* _TASK OBJECTIVE_:
According to the text on InterCommunity 2015, why was the event held over two timeslots? Answer in one to three sentences.

Auckland, New Zealand was the main hub for InterCommunity 2015. The global nature of the event meant that it needed to be held over two timeslots to accommodate timezone differences. The ISOC team in Auckland, together with the Board of Trustees, were up bright and early for an 08:00 A.M. kick-off for Session 1, which catered to the Americas and parts of Africa. Session 2 started 10 hours later at 06:00 P.M., this time for Asia, Europe and Africa. The hub activities itself were held as a part of NetHui Day 0, an annual event that discusses Internet-related issues in New Zealand. Interaction between the hub and the various interactive nodes around the world (as well with viewing nodes) was very good and there was some great commentary and exchange of ideas. Individual remote participants were likewise able to interact via chat and social media. InterCommunity had some 2,300 registrations from some 141 countries, demonstrating the global community that the Internet Society is. It was a milestone achievement for the organisation in being able to connect with its membership and stakeholders around the world.

Chart interpretation exercises:
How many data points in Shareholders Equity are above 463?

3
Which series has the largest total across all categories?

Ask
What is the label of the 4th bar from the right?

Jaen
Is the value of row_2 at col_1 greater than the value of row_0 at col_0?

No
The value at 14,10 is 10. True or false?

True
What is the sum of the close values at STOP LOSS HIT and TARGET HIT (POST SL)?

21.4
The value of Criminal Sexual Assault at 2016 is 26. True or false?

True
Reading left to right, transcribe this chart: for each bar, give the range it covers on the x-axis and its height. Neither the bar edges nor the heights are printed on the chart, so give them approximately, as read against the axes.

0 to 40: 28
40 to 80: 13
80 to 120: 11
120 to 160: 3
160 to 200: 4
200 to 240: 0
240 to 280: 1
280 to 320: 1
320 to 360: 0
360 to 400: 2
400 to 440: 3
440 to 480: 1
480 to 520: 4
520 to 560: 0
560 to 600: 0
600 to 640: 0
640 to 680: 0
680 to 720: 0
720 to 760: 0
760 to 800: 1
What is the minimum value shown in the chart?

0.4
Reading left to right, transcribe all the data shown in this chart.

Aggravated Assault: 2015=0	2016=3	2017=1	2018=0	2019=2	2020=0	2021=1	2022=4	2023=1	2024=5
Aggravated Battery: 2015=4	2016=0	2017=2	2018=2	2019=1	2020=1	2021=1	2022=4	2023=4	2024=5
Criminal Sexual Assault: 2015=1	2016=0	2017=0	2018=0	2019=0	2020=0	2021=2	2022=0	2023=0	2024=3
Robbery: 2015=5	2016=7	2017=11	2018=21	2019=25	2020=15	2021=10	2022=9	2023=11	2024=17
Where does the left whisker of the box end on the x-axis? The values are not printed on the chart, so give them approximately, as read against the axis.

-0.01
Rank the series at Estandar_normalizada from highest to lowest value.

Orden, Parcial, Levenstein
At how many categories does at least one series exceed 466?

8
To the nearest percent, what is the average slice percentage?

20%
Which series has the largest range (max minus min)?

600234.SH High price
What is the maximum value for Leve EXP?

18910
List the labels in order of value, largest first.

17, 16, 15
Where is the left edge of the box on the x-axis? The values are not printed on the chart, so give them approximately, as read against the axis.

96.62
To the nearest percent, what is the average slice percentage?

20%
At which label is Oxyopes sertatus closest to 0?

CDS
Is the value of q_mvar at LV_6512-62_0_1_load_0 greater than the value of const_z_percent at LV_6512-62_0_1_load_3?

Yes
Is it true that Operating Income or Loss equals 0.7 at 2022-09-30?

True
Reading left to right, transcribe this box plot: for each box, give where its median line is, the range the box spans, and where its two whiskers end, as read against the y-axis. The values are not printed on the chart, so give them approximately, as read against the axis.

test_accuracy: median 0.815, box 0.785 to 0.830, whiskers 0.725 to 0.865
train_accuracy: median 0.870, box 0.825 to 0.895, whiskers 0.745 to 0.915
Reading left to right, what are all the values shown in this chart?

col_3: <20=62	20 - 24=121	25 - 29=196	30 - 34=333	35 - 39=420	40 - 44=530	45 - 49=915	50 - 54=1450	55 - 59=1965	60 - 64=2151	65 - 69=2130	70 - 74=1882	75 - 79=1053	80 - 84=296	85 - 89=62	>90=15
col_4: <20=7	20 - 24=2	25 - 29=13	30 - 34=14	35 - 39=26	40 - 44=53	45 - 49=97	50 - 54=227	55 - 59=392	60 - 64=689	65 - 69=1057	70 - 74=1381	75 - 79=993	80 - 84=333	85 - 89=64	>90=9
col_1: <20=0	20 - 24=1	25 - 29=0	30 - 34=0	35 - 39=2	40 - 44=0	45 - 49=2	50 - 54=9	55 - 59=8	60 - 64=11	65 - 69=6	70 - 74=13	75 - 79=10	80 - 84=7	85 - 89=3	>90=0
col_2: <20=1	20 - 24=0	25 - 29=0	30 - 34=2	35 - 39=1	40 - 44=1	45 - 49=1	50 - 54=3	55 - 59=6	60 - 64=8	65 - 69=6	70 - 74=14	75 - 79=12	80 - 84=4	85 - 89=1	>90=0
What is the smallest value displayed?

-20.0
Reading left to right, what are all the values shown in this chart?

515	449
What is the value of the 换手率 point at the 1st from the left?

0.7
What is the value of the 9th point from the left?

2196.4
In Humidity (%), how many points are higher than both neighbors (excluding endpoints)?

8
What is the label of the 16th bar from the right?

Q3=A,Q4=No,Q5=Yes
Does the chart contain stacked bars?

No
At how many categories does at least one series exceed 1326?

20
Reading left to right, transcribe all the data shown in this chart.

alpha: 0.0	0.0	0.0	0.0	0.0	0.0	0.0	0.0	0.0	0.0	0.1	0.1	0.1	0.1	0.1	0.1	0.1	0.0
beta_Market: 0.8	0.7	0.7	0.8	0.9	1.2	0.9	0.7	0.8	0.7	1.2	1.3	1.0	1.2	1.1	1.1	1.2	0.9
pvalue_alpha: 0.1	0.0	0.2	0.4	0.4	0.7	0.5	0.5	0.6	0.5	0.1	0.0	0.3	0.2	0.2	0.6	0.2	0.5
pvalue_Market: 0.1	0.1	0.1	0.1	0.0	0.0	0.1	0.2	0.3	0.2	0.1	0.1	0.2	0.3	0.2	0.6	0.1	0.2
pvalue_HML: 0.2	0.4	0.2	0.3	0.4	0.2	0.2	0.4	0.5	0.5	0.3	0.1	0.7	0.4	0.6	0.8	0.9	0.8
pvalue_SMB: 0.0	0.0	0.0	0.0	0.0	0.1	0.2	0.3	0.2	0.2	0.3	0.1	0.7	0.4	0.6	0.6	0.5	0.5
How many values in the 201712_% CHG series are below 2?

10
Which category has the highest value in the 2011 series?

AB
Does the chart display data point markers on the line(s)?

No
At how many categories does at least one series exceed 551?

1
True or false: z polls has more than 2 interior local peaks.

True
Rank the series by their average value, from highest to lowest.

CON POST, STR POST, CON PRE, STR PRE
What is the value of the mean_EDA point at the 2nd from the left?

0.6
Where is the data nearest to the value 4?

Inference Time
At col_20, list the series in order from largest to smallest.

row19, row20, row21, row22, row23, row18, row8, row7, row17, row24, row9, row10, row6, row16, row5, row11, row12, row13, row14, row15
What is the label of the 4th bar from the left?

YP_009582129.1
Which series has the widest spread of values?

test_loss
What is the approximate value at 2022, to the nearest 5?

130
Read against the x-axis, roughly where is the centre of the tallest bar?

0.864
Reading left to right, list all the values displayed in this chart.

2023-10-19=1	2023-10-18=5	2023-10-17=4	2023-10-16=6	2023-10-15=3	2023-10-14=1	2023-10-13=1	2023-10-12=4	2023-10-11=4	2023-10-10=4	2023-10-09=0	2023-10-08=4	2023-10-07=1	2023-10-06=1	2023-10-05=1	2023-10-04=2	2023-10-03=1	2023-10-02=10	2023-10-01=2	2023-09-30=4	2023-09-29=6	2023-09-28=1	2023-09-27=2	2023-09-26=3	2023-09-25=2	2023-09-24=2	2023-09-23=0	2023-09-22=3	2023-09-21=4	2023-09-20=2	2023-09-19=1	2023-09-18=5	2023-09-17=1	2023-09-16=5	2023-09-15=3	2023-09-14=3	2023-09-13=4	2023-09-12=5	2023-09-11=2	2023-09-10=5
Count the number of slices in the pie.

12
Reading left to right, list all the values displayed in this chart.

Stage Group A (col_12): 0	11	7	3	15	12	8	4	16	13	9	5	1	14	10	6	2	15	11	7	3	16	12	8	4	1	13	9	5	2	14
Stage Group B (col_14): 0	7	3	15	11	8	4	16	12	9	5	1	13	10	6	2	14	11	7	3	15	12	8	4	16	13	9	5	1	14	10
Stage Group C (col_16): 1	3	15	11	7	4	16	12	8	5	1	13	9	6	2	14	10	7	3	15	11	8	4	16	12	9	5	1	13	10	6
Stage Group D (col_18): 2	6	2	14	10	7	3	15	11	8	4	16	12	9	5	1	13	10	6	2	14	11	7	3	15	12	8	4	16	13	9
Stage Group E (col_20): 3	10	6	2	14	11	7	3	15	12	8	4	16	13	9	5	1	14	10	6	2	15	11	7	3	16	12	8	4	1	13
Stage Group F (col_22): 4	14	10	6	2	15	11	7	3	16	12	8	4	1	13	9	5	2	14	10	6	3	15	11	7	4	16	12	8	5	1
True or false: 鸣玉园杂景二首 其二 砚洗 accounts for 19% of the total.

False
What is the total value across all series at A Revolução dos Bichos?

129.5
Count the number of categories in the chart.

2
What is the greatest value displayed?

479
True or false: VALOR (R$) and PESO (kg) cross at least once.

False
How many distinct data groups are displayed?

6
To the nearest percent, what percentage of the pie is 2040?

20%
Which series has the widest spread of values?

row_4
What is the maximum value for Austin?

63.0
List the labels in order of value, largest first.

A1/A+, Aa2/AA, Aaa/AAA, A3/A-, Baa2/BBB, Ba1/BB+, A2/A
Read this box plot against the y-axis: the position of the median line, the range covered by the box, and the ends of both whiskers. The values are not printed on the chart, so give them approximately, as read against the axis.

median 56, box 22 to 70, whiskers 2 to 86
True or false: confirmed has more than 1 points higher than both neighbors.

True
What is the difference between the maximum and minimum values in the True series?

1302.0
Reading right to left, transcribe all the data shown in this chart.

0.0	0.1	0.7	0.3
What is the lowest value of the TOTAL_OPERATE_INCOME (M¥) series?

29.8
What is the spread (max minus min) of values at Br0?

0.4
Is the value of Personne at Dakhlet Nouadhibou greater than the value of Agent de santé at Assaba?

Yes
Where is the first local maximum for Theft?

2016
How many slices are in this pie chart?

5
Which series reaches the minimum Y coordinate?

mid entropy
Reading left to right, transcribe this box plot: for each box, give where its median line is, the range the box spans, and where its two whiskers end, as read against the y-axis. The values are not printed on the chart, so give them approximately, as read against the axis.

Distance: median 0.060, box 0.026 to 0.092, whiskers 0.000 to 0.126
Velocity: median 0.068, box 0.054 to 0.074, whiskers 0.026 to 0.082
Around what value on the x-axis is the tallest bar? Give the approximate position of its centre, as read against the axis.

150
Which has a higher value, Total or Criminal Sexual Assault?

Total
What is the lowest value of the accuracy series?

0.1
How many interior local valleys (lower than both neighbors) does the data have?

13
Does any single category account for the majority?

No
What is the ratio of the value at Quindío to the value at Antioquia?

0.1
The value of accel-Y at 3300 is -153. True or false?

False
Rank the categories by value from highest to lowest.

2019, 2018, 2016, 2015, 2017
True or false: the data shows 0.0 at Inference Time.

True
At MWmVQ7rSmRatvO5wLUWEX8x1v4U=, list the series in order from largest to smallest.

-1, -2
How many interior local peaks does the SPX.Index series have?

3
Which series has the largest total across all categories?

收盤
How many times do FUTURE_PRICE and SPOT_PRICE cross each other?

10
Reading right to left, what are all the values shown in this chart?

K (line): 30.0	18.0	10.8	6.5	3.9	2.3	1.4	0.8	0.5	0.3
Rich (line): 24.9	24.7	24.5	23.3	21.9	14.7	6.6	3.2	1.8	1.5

* _FINISHED EXERCISE_:
The event was global, so it was held over two timeslots to accommodate timezone differences. Session 1 began at 08:00 A.M. in Auckland for the Americas and parts of Africa. Session 2 began 10 hours later, at 06:00 P.M., for Asia, Europe and Africa.